Farooqui strongly urges Indians to note that "if this perception of the Muslim community continues then after ten years the situation will become irreparable. We are very, very concerned."
"We want the ulemas to fight this perception. We want to denounce all kinds of terrorism and particularly against Indians. Islam doesn't allow this at all," he said.
How to fight terrorism by taking teh help of the ulema will be one of the focus areas of this conference, Farooqui said.
He explained, "Our message to the prime minister is that the way law enforcing agencies are behaving against the community is not fair. We have already given details. They are mindlessly arresting 500-600 Muslims and releasing them after two-three days of torture. We have no objection to proper investigations. Muslims feel they are being pushed to the wall. In Bihar, the police arrested people and released them after two days after taking bribes of Rs 5,000. This is no way to fight terrorism. You just can not treat 22 crore Muslims like this. We are thinking of a situation after ten years. India will not be able to fight terrorism after ten years if these unfair practices go on."

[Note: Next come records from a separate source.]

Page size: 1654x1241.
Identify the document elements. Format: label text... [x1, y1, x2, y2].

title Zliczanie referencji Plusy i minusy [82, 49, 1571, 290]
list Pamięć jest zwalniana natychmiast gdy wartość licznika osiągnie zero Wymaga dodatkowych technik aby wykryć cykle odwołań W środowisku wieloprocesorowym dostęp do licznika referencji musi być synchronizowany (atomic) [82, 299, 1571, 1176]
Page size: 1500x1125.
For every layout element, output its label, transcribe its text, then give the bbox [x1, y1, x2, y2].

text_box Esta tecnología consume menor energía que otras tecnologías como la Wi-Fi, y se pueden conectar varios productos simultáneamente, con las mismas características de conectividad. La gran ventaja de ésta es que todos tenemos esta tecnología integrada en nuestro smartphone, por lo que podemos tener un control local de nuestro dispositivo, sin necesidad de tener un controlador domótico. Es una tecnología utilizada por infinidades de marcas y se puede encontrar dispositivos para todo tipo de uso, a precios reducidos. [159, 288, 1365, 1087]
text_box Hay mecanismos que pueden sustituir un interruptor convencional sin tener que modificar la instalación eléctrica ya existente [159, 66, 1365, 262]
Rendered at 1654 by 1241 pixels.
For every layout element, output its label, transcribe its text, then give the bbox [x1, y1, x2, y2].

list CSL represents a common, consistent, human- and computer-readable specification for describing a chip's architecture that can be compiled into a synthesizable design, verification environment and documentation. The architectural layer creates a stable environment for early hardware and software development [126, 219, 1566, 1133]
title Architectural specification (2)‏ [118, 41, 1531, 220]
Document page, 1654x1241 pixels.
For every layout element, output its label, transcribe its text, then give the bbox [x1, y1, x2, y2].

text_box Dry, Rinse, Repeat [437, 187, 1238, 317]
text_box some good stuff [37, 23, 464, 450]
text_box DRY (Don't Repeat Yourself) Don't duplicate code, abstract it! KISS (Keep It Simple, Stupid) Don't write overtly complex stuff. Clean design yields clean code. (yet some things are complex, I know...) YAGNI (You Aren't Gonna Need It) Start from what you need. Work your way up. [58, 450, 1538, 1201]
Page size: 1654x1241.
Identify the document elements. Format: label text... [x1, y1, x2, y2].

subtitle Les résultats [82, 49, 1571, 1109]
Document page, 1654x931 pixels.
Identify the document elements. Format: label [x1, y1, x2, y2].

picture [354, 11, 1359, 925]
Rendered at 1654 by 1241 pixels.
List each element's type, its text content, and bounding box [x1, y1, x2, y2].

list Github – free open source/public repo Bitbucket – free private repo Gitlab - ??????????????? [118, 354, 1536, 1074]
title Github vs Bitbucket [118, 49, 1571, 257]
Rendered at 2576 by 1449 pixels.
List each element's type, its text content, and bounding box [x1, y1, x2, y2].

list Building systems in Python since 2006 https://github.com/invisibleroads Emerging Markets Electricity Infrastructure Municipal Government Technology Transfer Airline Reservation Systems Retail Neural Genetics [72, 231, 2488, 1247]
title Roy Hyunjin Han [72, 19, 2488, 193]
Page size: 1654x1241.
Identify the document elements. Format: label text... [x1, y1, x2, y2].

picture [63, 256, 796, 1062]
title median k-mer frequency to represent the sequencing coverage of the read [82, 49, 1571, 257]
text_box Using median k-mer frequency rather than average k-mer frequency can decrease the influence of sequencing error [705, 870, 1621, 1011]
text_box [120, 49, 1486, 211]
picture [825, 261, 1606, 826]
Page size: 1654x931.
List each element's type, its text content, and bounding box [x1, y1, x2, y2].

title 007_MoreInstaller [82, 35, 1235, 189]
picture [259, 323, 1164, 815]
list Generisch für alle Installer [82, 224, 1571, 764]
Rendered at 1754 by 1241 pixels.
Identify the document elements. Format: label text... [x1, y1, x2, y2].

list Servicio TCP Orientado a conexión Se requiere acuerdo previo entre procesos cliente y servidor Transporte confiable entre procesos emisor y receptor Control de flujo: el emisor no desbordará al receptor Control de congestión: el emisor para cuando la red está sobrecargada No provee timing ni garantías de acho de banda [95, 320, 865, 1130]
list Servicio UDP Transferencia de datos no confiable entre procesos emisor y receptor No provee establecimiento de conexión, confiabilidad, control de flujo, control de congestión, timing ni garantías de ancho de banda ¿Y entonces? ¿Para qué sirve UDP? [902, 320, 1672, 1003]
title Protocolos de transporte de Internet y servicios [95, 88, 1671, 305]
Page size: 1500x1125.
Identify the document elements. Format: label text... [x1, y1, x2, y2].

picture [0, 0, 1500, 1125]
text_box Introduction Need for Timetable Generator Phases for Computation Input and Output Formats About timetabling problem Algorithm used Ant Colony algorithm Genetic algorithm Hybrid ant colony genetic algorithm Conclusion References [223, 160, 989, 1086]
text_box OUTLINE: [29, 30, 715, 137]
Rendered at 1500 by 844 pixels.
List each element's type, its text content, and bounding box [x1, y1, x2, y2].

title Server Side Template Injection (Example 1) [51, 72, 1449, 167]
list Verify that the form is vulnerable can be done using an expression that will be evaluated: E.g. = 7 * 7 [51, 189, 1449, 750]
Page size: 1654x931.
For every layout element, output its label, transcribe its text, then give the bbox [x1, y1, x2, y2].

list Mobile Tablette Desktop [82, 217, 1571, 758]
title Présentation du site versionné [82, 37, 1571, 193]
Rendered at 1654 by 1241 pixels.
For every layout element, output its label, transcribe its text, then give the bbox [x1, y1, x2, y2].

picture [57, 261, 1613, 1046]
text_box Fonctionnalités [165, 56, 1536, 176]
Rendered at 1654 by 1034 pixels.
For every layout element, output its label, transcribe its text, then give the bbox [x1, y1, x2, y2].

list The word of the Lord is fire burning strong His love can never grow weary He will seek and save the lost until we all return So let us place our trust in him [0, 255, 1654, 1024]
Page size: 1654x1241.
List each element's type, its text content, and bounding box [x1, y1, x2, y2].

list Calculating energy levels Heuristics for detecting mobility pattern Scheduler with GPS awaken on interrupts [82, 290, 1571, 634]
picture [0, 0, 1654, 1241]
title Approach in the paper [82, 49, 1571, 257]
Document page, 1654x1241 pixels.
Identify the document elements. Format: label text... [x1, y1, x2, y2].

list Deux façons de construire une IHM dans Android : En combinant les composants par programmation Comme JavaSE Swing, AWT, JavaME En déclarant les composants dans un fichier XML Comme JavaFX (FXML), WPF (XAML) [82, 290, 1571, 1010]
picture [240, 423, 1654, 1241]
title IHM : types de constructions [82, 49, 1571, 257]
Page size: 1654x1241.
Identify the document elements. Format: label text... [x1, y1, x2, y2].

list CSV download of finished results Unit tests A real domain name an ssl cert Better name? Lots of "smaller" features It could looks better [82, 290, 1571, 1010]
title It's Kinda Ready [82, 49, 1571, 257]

Madani, who is in forefront of teh recent public debates on Hindu-Muslim relations, told rediff.com, "We want the ulema and people who run madrassas to unite and counter terrorism. This conference will deliberate on how to do it."
"We have also fought for this country's freedom. We don't want a few terrorists to kidnap our agenda for our country," he said.
Farooqui adds, "Muslims want a clear message to the law-enforcing agencies from the prime minister that we have to fight terrorism but with human touch. Terrorism is a national problem and the moment we earmark it to particular community we are trapped."